#### PROBLEM TO SOLVE:
Rewrite everything from the start of the data down to the line containing "Copyright © 2020-2026", swapping "Recent Comments" for "Latest Comments" and changing nothing else. Leave the pictures out of your answer.

#### THE RECORDS:
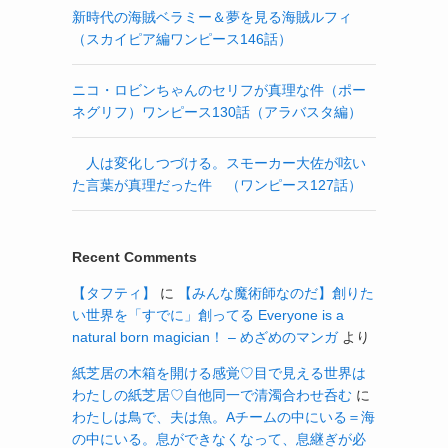
新時代の海賊ベラミー＆夢を見る海賊ルフィ
（スカイピア編ワンピース146話）
ニコ・ロビンちゃんのセリフが真理な件（ポー
ネグリフ）ワンピース130話（アラバスタ編）
人は変化しつづける。スモーカー大佐が呟い
た言葉が真理だった件 （ワンピース127話）
Recent Comments
【タフティ】
に
【みんな魔術師なのだ】創りた
い世界を「すでに」創ってる Everyone is a
natural born magician！ – めざめのマンガ
より
紙芝居の木箱を開ける感覚♡目で見える世界は
わたしの紙芝居♡自他同一で清濁合わせ呑む
に
わたしは鳥で、夫は魚。Aチームの中にいる＝海
の中にいる。息ができなくなって、息継ぎが必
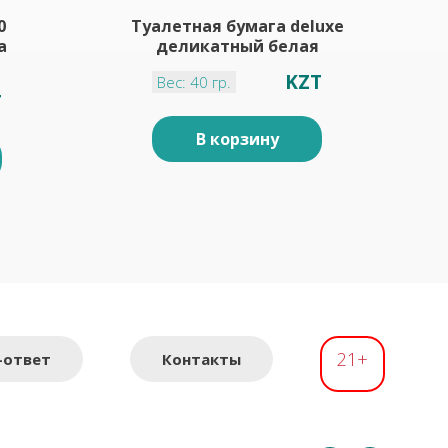
0
Туалетная бумага deluxe
а
деликатный белая
KZT
Вес: 40 гр.
T
В корзину
21+
-ответ
Контакты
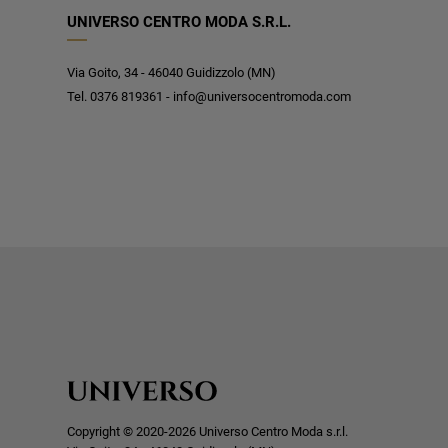
UNIVERSO CENTRO MODA S.R.L.
Via Goito, 34 - 46040 Guidizzolo (MN)
Tel. 0376 819361 - info@universocentromoda.com
Copyright © 2020-2026 Universo Centro Moda s.r.l.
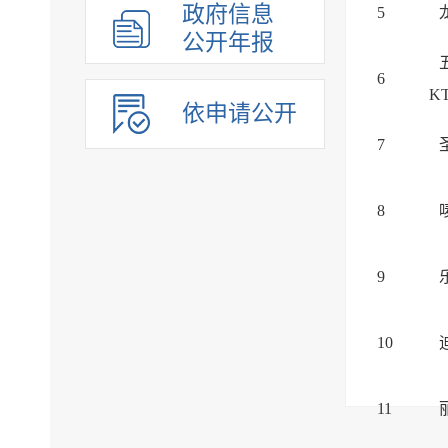
政府信息
5
公开年报
6
K
依申请公开
7
8
9
10
11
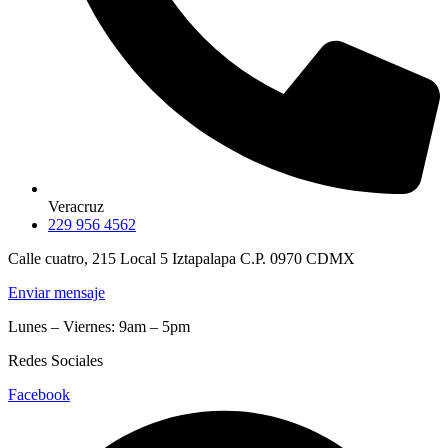
Veracruz
229 956 4562
Calle cuatro, 215 Local 5 Iztapalapa C.P. 0970 CDMX
Enviar mensaje
Lunes – Viernes: 9am – 5pm
Redes Sociales
Facebook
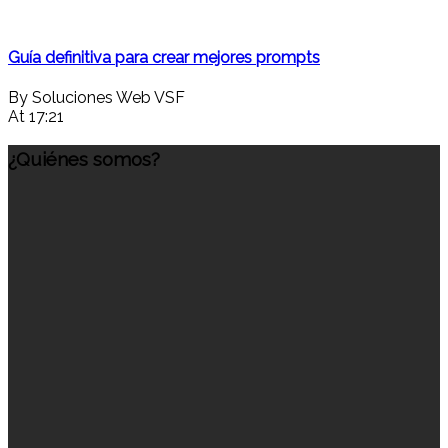
Guía definitiva para crear mejores prompts
By Soluciones Web VSF
At 17:21
¿Quiénes somos?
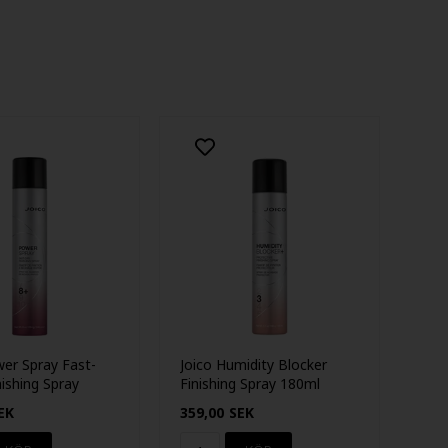
wer Spray Fast-
Joico Humidity Blocker
nishing Spray
Finishing Spray 180ml
EK
359,00
SEK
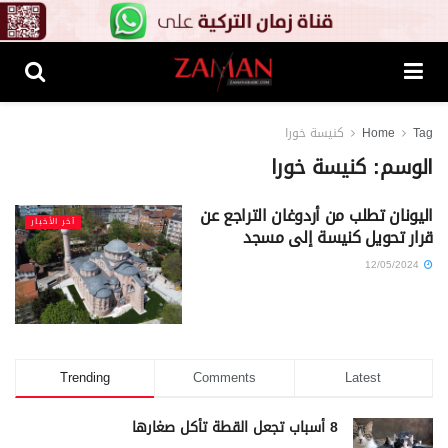
Tag
Home
كنيسة خورا
الوسم:
كنيسة خورا
اليونان تطلب من أردوغان التراجع عن
آخر الأخبار
قرار تحويل كنيسة إلى مسجد
12/05/2024
Trending
Comments
Latest
8 أسباب تجعل القطة تأكل صغارها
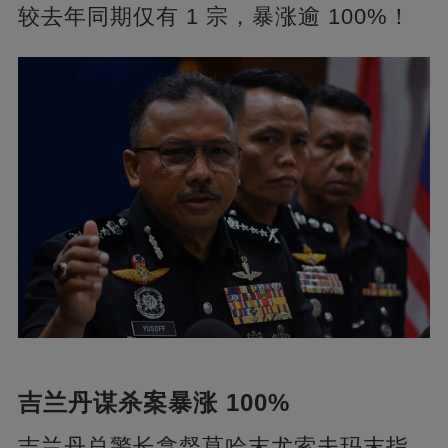
较去年同期仅有 1 宗，暴涨逾 100%！
吉兰丹谋杀案暴涨 100%
吉兰丹总警长拿督莫哈末尤索夫玛末指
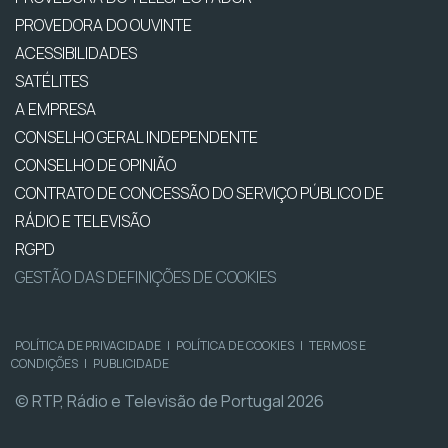
PROVEDORA DO OUVINTE
ACESSIBILIDADES
SATÉLITES
A EMPRESA
CONSELHO GERAL INDEPENDENTE
CONSELHO DE OPINIÃO
CONTRATO DE CONCESSÃO DO SERVIÇO PÚBLICO DE
RÁDIO E TELEVISÃO
RGPD
GESTÃO DAS DEFINIÇÕES DE COOKIES
POLÍTICA DE PRIVACIDADE
|
POLÍTICA DE COOKIES
|
TERMOS E
CONDIÇÕES
|
PUBLICIDADE
© RTP, Rádio e Televisão de Portugal 2026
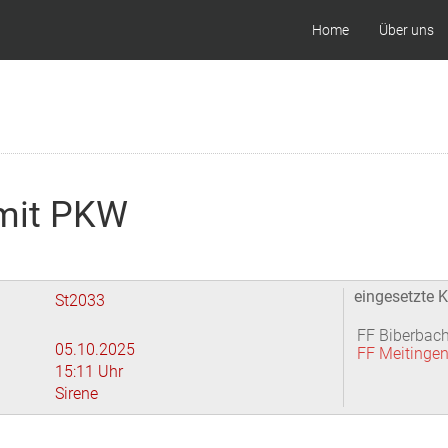
Home
Über uns
 mit PKW
eingesetzte K
St2033
FF Biberbac
05.10.2025
FF Meitinge
15:11 Uhr
Sirene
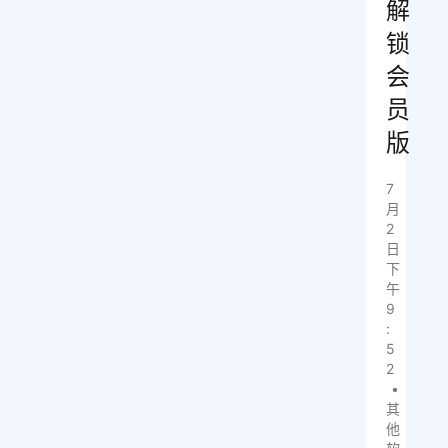
解
锁
会
员
版
7
月
2
日
下
午
9
:
5
2
•
其
他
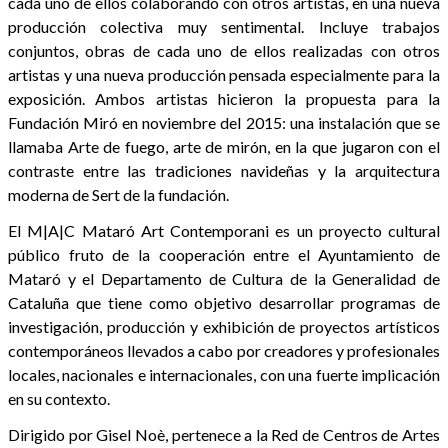
cada uno de ellos colaborando con otros artistas, en una nueva
producción colectiva muy sentimental. Incluye trabajos
conjuntos, obras de cada uno de ellos realizadas con otros
artistas y una nueva producción pensada especialmente para la
exposición. Ambos artistas hicieron la propuesta para la
Fundación Miró en noviembre del 2015: una instalación que se
llamaba Arte de fuego, arte de mirón, en la que jugaron con el
contraste entre las tradiciones navideñas y la arquitectura
moderna de Sert de la fundación.
El M|A|C Mataró Art Contemporani es un proyecto cultural
público fruto de la cooperación entre el Ayuntamiento de
Mataró y el Departamento de Cultura de la Generalidad de
Cataluña que tiene como objetivo desarrollar programas de
investigación, producción y exhibición de proyectos artísticos
contemporáneos llevados a cabo por creadores y profesionales
locales, nacionales e internacionales, con una fuerte implicación
en su contexto.
Dirigido por Gisel Noè, pertenece a la Red de Centros de Artes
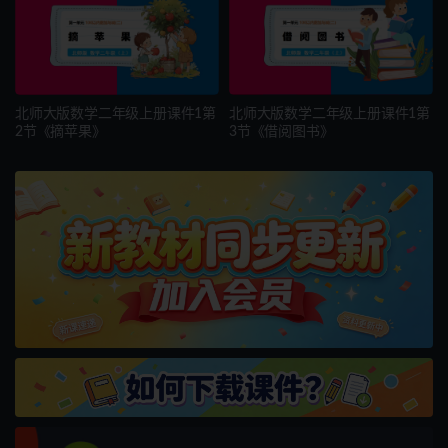
北师大版数学二年级上册课件1第
北师大版数学二年级上册课件1第
2节《摘苹果》
3节《借阅图书》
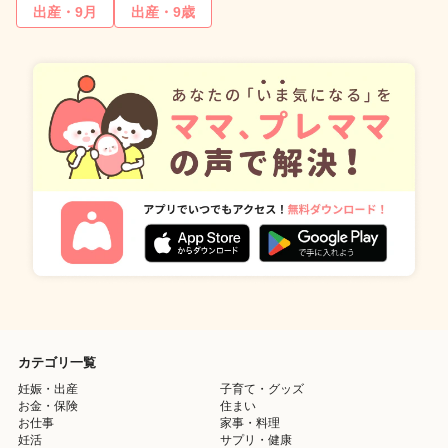
出産・9月
出産・9歳
カテゴリ一覧
妊娠・出産
子育て・グッズ
お金・保険
住まい
お仕事
家事・料理
妊活
サプリ・健康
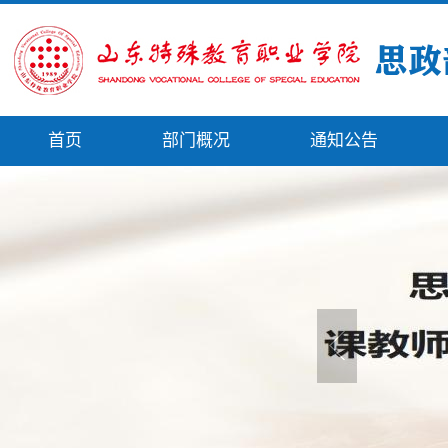
首页
部门概况
通知公告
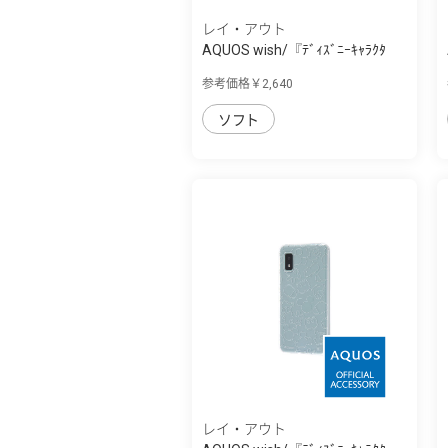
レイ・アウト
AQUOS wish/『ﾃﾞｨｽﾞﾆｰｷｬﾗｸﾀ
ｰ』/耐衝撃ｹｰ...
参考価格￥2,640
ソフト
レイ・アウト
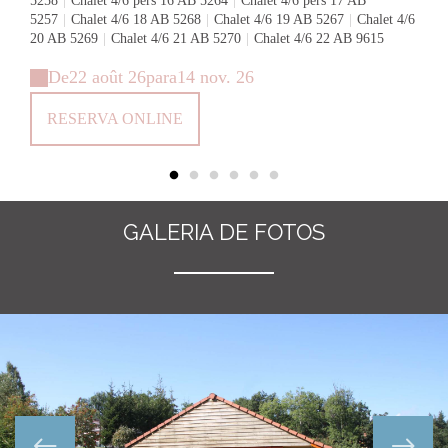
5258
|
Chalet 4/6 pers 16 AB 5264
|
Chalet 4/6 pers 17 AB
5257
|
Chalet 4/6 18 AB 5268
|
Chalet 4/6 19 AB 5267
|
Chalet 4/6
20 AB 5269
|
Chalet 4/6 21 AB 5270
|
Chalet 4/6 22 AB 9615
De
22 août 26
para
14 nov. 26
RESERVA ONLINE
GALERIA DE FOTOS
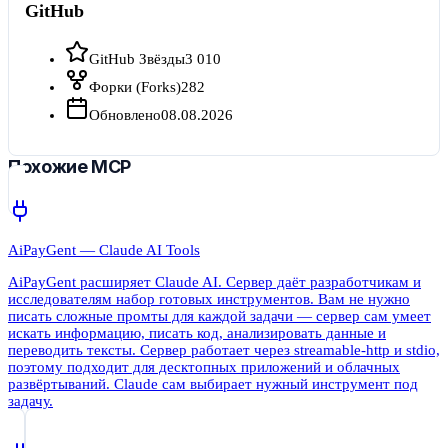
GitHub
GitHub Звёзды
3 010
Форки (Forks)
282
Обновлено
08.08.2026
Похожие MCP
AiPayGent — Claude AI Tools
AiPayGent расширяет Claude AI. Сервер даёт разработчикам и
исследователям набор готовых инструментов. Вам не нужно
писать сложные промты для каждой задачи — сервер сам умеет
искать информацию, писать код, анализировать данные и
переводить тексты. Сервер работает через streamable-http и stdio,
поэтому подходит для десктопных приложений и облачных
развёртываний. Claude сам выбирает нужный инструмент под
задачу.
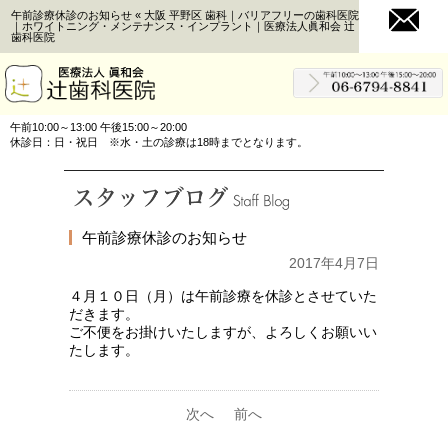
午前診療休診のお知らせ « 大阪 平野区 歯科｜バリアフリーの歯科医院
｜ホワイトニング・メンテナンス・インプラント｜医療法人眞和会 辻
歯科医院
午前10:00～13:00 午後15:00～20:00
休診日：日・祝日 ※水・土の診療は18時までとなります。
午前診療休診のお知らせ
2017年4月7日
４月１０日（月）は午前診療を休診とさせていた
だきます。
ご不便をお掛けいたしますが、よろしくお願いい
たします。
次へ
前へ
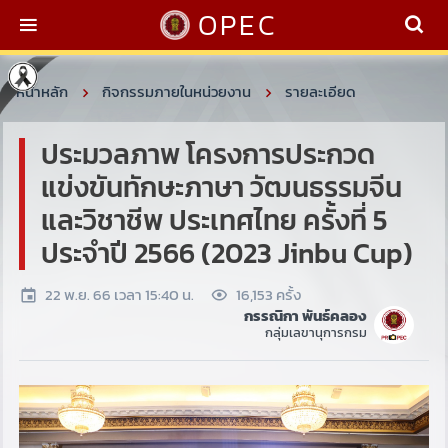
OPEC
หน้าหลัก
กิจกรรมภายในหน่วยงาน
รายละเอียด
ประมวลภาพ โครงการประกวด
แข่งขันทักษะภาษา วัฒนธรรมจีน
และวิชาชีพ ประเทศไทย ครั้งที่ 5
ประจำปี 2566 (2023 Jinbu Cup)
22 พ.ย. 66 เวลา 15:40 น.
16,153 ครั้ง
กรรณิกา พันธ์คลอง
กลุ่มเลขานุการกรม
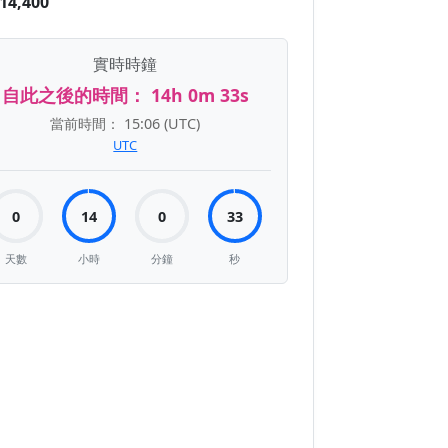
14,400
實時時鐘
自此之後的時間：
14h 0m 33s
當前時間：
15:06
(UTC)
UTC
0
14
0
33
天數
小時
分鐘
秒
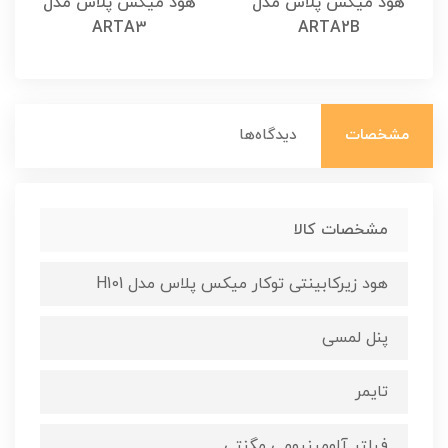
هود میکس پلاس مدل
هود میکس پلاس مدل
ARTA3
ARTA2B
مشخصات
دیدگاه‌ها
مشخصات کالا
هود زیرکابینتی توکار میکس پلاس مدل H101
پنل لمسی
تایمر
فیلتر آلومینیومی مگنتی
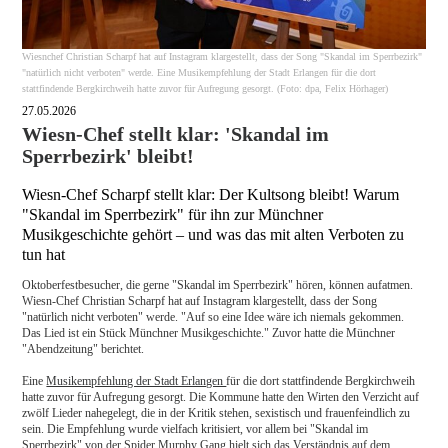
Wiesnchef Christian Scharpf hat auf Instagram klargestellt, dass der Song "Skandal im Sperrbezirk"
"natürlich nicht verboten" werde. Eine Musikempfehlung der Stadt Erlangen für die dort
stattfindende Bergkirchweih hatte zuvor für Aufregung gesorgt. (Foto: dpa, Felix Hörhager)
27.05.2026
Wiesn-Chef stellt klar: 'Skandal im
Sperrbezirk' bleibt!
Wiesn-Chef Scharpf stellt klar: Der Kultsong bleibt! Warum
"Skandal im Sperrbezirk" für ihn zur Münchner
Musikgeschichte gehört – und was das mit alten Verboten zu
tun hat
Oktoberfestbesucher, die gerne "Skandal im Sperrbezirk" hören, können aufatmen.
Wiesn-Chef Christian Scharpf hat auf Instagram klargestellt, dass der Song
"natürlich nicht verboten" werde. "Auf so eine Idee wäre ich niemals gekommen.
Das Lied ist ein Stück Münchner Musikgeschichte." Zuvor hatte die Münchner
"Abendzeitung" berichtet.
Eine
Musikempfehlung der Stadt Erlangen
für die dort stattfindende Bergkirchweih
hatte zuvor für Aufregung gesorgt. Die Kommune hatte den Wirten den Verzicht auf
zwölf Lieder nahegelegt, die in der Kritik stehen, sexistisch und frauenfeindlich zu
sein. Die Empfehlung wurde vielfach kritisiert, vor allem bei "Skandal im
Sperrbezirk" von der Spider Murphy Gang hielt sich das Verständnis auf dem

#### WRITTEN ANSWER:
新時代の海賊ベラミー＆夢を見る海賊ルフィ
（スカイピア編ワンピース146話）
ニコ・ロビンちゃんのセリフが真理な件（ポー
ネグリフ）ワンピース130話（アラバスタ編）
人は変化しつづける。スモーカー大佐が呟い
た言葉が真理だった件 （ワンピース127話）
Latest Comments
【タフティ】
に
【みんな魔術師なのだ】創りた
い世界を「すでに」創ってる Everyone is a
natural born magician！ – めざめのマンガ
より
紙芝居の木箱を開ける感覚♡目で見える世界は
わたしの紙芝居♡自他同一で清濁合わせ呑む
に
わたしは鳥で、夫は魚。Aチームの中にいる＝海
の中にいる。息ができなくなって、息継ぎが必
0
Туалетная бумага deluxe
а
деликатный белая
KZT
Вес: 40 гр.
T
В корзину
21+
-ответ
Контакты
UNIVERSO CENTRO MODA S.R.L.
Via Goito, 34 - 46040 Guidizzolo (MN)
Tel. 0376 819361 - info@universocentromoda.com
Copyright © 2020-2026 Universo Centro Moda s.r.l.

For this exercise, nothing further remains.